Copy every line of text from the items below word for word, leaving the pictures out of your answer.

__DATA SECTION__:
--- Start ---

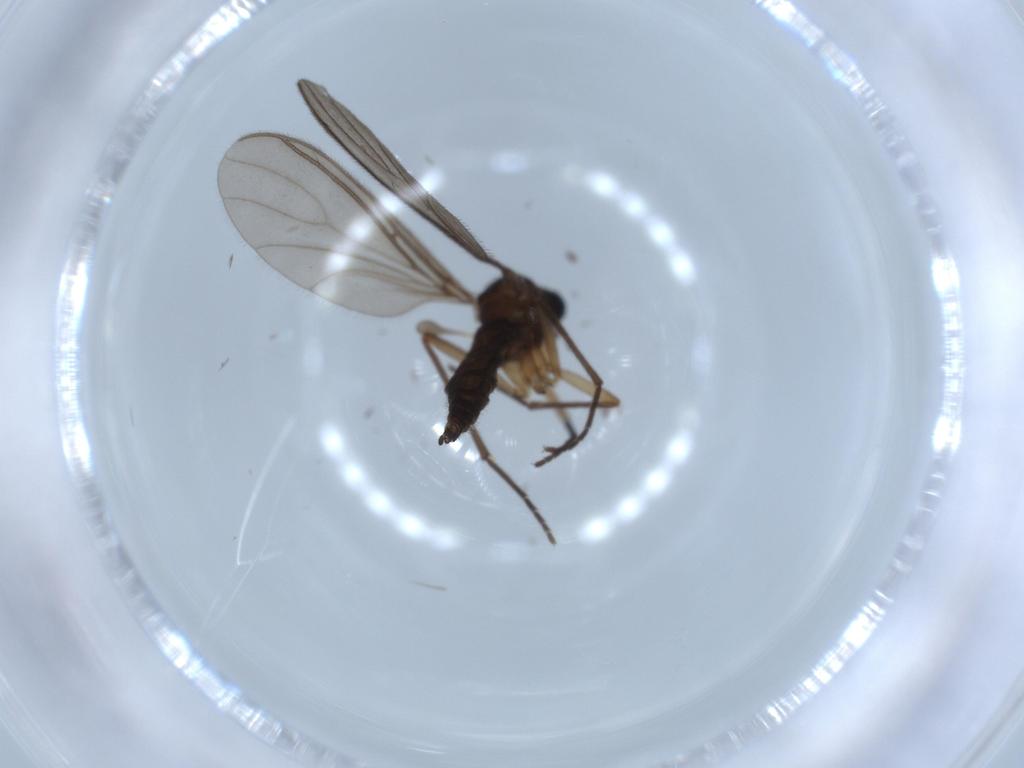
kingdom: Animalia
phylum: Arthropoda
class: Insecta
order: Diptera
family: Sciaridae
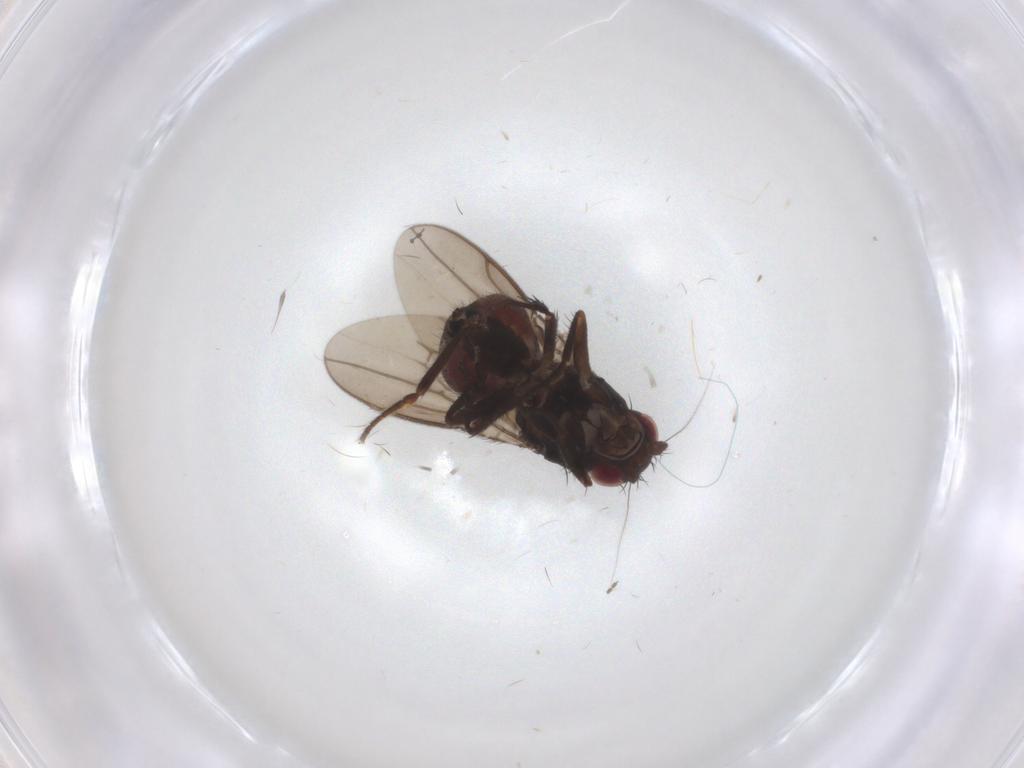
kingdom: Animalia
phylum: Arthropoda
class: Insecta
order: Diptera
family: Sphaeroceridae
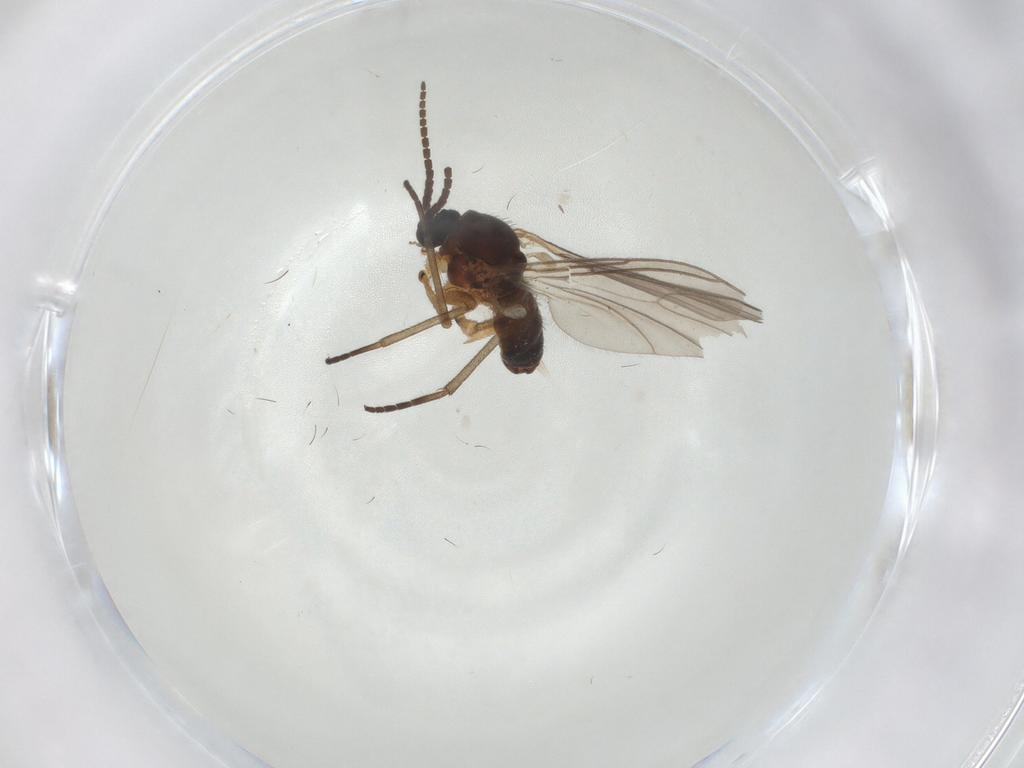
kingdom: Animalia
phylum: Arthropoda
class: Insecta
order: Diptera
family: Sciaridae
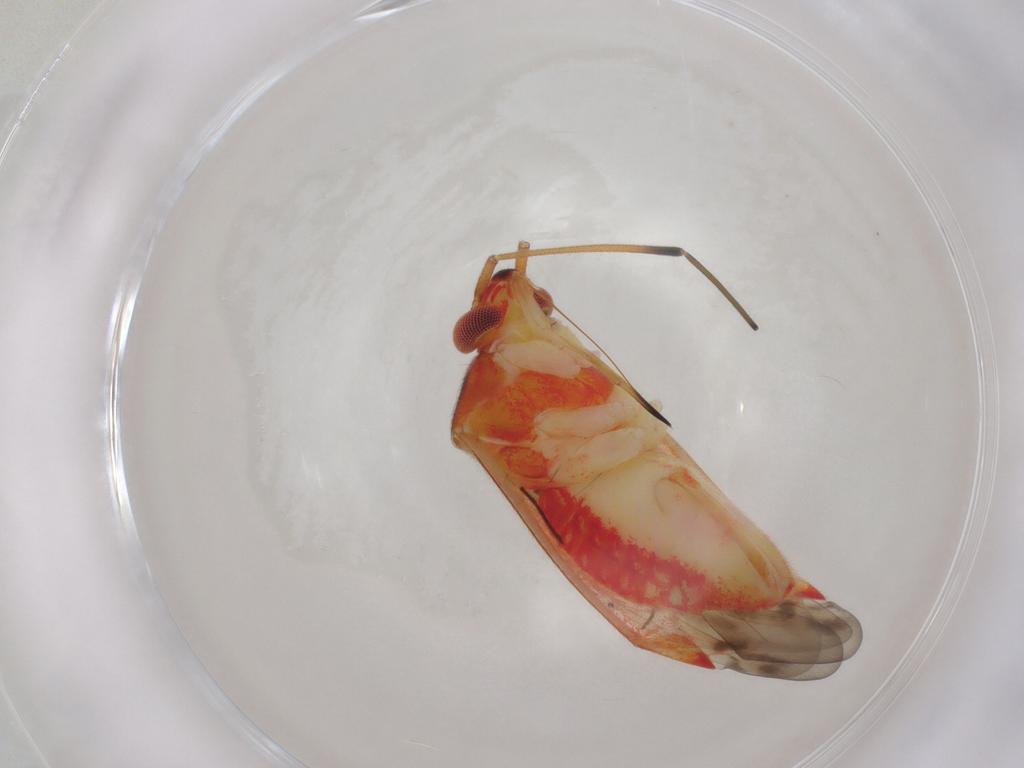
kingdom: Animalia
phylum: Arthropoda
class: Insecta
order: Hemiptera
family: Miridae
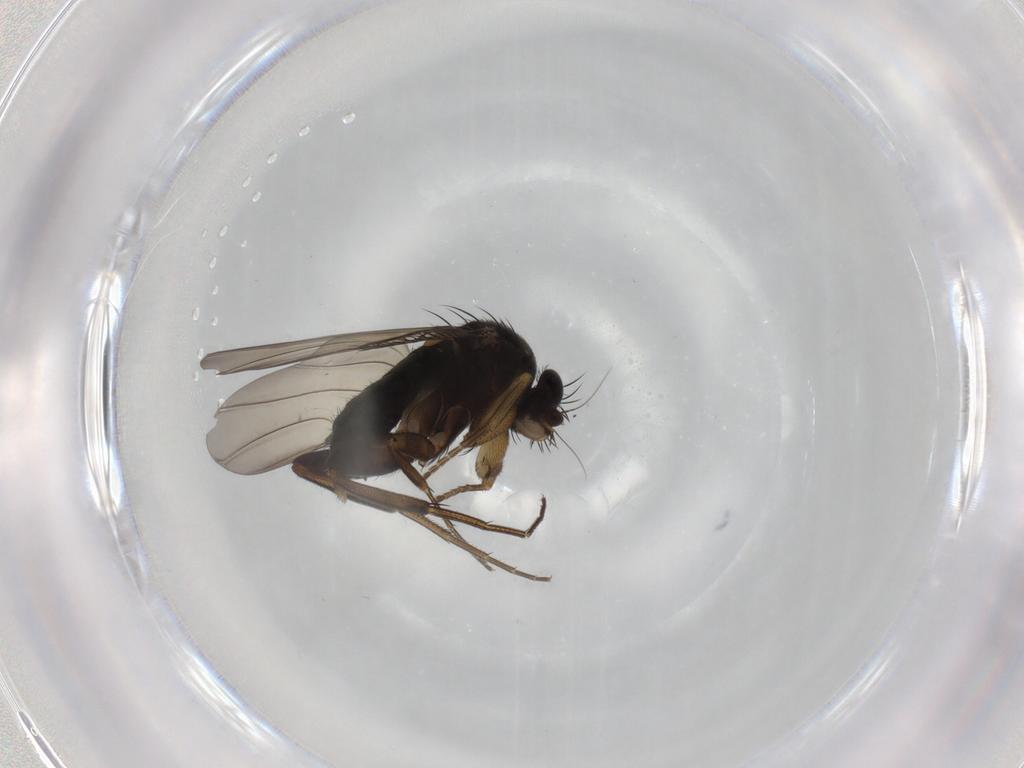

--- End ---

__TASK ANSWER__:
kingdom: Animalia
phylum: Arthropoda
class: Insecta
order: Diptera
family: Sciaridae
kingdom: Animalia
phylum: Arthropoda
class: Insecta
order: Diptera
family: Sphaeroceridae
kingdom: Animalia
phylum: Arthropoda
class: Insecta
order: Diptera
family: Sciaridae
kingdom: Animalia
phylum: Arthropoda
class: Insecta
order: Hemiptera
family: Miridae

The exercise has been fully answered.